Los Angeles Democrats vote to stop oil drilling, consider new mandatory masking policy

by Jacob Fuller

Lauren C. Moye, FISM News


Los Angeles’s Democratic leadership, unhindered by political opposition, has voted to push the nation into greater dependance on foreign energy, while preparing to reenact a mandatory masking policy in the county.

On Friday, the Los Angeles City Council officially prohibited new extractions of oil and gas within the city in a 12-0 vote that will further increase energy dependence on foreign sources. The measure bans new oil wells in the city.
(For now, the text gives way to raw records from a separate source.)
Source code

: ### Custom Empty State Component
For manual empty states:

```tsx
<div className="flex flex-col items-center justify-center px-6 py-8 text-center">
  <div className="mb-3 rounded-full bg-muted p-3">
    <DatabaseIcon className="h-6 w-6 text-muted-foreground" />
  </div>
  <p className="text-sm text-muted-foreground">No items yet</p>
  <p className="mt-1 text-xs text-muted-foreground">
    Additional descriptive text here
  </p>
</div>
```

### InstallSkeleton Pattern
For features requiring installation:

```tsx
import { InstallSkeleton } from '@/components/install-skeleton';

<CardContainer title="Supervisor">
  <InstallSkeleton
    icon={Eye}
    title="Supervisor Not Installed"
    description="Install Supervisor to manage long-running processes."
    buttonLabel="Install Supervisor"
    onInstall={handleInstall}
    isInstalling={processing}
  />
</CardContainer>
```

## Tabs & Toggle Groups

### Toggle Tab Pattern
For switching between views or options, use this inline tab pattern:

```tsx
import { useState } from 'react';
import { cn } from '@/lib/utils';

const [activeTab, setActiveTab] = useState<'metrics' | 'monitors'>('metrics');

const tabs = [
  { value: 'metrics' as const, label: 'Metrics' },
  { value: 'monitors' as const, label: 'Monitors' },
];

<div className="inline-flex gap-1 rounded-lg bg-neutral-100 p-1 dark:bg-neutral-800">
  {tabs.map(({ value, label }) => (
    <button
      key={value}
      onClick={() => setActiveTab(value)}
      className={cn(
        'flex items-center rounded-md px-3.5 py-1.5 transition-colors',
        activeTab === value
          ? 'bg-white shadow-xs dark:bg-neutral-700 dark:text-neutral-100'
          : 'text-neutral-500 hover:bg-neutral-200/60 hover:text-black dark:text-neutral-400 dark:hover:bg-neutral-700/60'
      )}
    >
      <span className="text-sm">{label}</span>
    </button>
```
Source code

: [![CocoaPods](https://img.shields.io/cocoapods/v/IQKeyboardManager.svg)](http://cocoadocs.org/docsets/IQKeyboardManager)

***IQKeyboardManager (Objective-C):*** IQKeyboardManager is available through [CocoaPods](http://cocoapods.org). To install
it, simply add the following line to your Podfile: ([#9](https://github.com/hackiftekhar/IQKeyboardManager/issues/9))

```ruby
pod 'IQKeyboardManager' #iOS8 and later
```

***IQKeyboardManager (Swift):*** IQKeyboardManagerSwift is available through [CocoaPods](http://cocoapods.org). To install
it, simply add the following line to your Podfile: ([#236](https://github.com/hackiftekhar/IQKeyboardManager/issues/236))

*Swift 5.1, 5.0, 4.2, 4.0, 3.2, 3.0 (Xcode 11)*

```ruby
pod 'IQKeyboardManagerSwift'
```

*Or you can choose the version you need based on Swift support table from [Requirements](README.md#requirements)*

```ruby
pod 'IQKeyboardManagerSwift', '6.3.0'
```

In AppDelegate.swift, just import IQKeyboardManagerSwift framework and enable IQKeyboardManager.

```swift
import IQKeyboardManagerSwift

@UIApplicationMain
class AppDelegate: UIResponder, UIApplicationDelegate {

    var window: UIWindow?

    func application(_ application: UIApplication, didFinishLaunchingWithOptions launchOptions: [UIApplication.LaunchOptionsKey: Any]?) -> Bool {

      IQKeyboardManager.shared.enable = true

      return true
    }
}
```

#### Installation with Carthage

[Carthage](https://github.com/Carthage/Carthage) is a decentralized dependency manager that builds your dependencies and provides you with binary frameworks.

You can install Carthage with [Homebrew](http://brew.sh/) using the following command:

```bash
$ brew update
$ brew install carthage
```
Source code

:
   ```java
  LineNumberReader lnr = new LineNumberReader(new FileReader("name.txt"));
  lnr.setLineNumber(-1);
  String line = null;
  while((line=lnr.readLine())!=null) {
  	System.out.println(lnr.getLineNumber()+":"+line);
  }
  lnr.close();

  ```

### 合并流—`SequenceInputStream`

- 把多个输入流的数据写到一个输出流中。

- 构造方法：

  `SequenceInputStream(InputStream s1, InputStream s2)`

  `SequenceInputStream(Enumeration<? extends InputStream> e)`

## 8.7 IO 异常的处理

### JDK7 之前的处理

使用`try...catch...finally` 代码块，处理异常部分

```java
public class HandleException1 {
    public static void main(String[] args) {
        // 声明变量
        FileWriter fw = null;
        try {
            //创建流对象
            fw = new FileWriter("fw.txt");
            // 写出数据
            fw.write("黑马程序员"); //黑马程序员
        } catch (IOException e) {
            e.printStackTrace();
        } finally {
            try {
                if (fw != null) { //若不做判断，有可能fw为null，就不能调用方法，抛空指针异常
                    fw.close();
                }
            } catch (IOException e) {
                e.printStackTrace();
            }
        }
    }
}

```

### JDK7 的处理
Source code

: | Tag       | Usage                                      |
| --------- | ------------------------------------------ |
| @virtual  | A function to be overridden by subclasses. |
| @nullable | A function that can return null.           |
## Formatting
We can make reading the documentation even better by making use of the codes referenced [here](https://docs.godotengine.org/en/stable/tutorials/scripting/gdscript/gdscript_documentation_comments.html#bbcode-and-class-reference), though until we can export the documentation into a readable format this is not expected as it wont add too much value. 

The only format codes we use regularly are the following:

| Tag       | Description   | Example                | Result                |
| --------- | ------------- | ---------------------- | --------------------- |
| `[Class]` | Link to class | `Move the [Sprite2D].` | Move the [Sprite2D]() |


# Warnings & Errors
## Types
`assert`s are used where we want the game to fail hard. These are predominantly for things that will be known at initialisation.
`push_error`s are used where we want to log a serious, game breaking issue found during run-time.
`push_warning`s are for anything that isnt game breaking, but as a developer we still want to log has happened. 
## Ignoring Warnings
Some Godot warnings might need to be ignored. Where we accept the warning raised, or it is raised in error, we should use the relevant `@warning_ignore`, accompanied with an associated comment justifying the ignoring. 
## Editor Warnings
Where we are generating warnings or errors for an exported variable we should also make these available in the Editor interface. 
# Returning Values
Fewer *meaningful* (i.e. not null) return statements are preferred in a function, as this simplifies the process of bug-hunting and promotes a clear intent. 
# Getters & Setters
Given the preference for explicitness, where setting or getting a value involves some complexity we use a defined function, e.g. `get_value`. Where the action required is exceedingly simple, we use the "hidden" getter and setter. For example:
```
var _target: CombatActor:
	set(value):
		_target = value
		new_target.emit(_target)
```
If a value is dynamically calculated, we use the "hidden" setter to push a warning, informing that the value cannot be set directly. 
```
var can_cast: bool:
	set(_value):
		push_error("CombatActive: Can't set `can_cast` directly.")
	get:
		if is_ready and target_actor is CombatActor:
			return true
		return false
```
The measure will also end operations already running “after a 20-year amortization period,” according to the published fact sheet.

Los Angeles City Council President Paul Krekorian heralded the vote as “the most important step towards environmental justice” they’ve recently taken.

Yet the measure is counterproductive according to the California Independent Petroleum Association spokesperson who spoke with CNBC. Under California law, all oil drilling must be compliant with climate laws. This means that the 2.5 million oil barrels currently produced in the city will now be sourced internationally, where often the process’s pollution output is not even monitored, much less tightly controlled.

The move, one of many similar ones made under California’s Democratic leadership, stands in stark contrast to Republican politicians who have made energy independence one of the crucial aspects of their “Commitment to America” agenda.

“Let’s open up American energy. Let’s stop the assault on American energy and lower gas prices,” Republican Whip Steve Scalise said at the time.

Bringing back the mask mandates?

Unfortunately, the oil drilling ban is only one recent example of Los Angeles’s wholehearted commitment to some of the most extreme of Democratic-led ideas.

Los Angeles County also appears ready to pounce on another opportunity to mandate indoor mask-wearing for all people after COVID-19 numbers crossed into the “medium” risk level according to CDC guidelines on Dec. 1.

LA County stats put new cases of the virus at a rate of 185 per 100,000 residents with a 7-day average of just over 2,700 new infections per day.

“There is this common line of thinking that the pandemic is over and COVID is no longer of concern, but these numbers clearly demonstrate that COVID is still with us,” Barbara Ferrer, the county public health director, said on Thursday.

Ferrer warned that the rate of increase meant the county could reach the “high” designation by next week. This would trigger another indoor-mask mandate.

CDC guidelines say that new cases needed to average 200 per 100,000 residents with hospital admissions of more than 10 per 100,000 residents. Over 10% of hospital beds also needed to be occupied by COVID patients.

The LA County Public Health Department reported that hospital admissions were at 11.9 per 100,000 but only 5.6% of hospital beds were currently occupied by COVID-19 patients on Thursday.

While new case numbers rose to 5,106 on Dec. 3, those numbers have dropped over the past two days. On Monday, there were only 1,713 new cases reported by LA Public Health.

In July, LA County also crossed the thresholds to be rated high-risk. However, officials dropped their plan to impose the mask mandate then. They officially said it was because the statistics had stabilized, but one Doctor implied public pressure encouraged officials not to press the issue.

Hemmati says the July spike is proof that mask mandates are “futile” because “COVID cases naturally plummet after a peak.”

For comparison, there are 9.83 million people in Los Angeles County and 10.8 million in the entire state of Georgia, whose Republican leadership discourages mask mandates. Yet Georgia had a 72 per 100,000 residents new case ratio last week. There were only 378 hospitalizations for the entire state.

As a nearly month-old warning that LA County was not above dictating public health, despite dropping fatality rates for their residents and visitors, the health department reissued their masking guidance on Nov. 18. Among other things, it requires all COVID-19-positive individuals to wear a “highly protective mask” even when at home. The department encouraged this mask-wearing to continue until Day 10 after the positive test even if the individual tested negative on Day 5.